GOAL:
Which lines in the listing below contain the string "part"? Find each one and copy it in full.

MATERIAL TO PROCESS:
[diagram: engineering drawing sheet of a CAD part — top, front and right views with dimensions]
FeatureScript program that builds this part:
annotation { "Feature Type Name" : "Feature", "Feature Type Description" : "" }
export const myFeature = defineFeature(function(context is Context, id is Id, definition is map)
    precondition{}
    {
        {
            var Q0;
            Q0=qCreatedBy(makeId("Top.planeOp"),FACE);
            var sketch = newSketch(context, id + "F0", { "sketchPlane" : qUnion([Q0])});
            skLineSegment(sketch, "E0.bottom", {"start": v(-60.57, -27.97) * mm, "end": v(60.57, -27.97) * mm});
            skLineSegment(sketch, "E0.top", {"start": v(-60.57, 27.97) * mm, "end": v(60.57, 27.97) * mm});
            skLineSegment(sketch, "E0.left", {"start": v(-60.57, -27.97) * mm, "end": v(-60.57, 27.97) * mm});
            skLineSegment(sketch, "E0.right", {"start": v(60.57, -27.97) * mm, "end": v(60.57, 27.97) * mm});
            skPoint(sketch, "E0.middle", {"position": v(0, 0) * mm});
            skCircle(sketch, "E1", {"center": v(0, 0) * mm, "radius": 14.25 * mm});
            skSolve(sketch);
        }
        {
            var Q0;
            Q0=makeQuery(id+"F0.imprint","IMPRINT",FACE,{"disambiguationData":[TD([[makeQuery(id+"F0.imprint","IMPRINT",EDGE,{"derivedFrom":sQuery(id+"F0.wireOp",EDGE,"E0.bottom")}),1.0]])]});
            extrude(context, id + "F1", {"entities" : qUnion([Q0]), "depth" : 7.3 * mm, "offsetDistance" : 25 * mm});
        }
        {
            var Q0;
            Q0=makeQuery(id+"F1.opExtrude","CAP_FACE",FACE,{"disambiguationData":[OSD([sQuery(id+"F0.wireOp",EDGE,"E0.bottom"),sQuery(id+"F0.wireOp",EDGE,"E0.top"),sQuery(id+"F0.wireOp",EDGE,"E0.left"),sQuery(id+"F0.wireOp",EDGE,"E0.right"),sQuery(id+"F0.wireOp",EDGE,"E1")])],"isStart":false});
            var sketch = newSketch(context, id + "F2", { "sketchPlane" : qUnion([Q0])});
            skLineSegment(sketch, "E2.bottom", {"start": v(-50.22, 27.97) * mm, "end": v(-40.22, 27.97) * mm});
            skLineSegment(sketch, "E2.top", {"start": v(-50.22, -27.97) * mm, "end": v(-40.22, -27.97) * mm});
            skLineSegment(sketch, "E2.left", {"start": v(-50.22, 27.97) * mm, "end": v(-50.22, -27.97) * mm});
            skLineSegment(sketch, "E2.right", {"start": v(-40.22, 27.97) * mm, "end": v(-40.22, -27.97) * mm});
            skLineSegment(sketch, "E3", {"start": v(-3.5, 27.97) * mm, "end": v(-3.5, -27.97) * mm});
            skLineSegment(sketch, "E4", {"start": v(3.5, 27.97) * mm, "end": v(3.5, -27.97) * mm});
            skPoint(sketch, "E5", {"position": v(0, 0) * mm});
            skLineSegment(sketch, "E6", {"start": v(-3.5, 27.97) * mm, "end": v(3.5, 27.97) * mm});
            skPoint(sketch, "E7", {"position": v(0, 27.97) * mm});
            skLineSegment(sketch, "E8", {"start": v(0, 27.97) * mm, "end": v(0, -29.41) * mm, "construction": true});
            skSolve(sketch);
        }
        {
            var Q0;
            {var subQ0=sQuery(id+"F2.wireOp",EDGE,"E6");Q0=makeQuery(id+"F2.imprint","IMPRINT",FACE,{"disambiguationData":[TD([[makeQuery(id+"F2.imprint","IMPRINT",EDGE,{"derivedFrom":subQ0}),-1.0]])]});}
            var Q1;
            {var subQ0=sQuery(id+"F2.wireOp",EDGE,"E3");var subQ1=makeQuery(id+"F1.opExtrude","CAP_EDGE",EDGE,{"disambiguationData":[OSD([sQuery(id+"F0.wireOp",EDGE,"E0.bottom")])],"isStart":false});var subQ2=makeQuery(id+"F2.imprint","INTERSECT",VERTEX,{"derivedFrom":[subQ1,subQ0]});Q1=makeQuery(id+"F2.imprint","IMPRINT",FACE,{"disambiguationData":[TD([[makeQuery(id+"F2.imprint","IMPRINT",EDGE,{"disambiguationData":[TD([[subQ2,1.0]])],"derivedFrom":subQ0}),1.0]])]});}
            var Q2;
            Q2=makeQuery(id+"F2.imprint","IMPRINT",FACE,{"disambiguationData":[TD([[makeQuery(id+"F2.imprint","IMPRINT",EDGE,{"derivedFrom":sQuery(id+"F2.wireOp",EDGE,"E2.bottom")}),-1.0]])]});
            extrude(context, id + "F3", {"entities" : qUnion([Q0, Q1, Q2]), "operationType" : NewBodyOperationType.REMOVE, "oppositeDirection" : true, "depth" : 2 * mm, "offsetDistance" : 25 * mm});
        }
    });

WRITTEN ANSWER:
[diagram: engineering drawing sheet of a CAD part — top, front and right views with dimensions]
FeatureScript program that builds this part:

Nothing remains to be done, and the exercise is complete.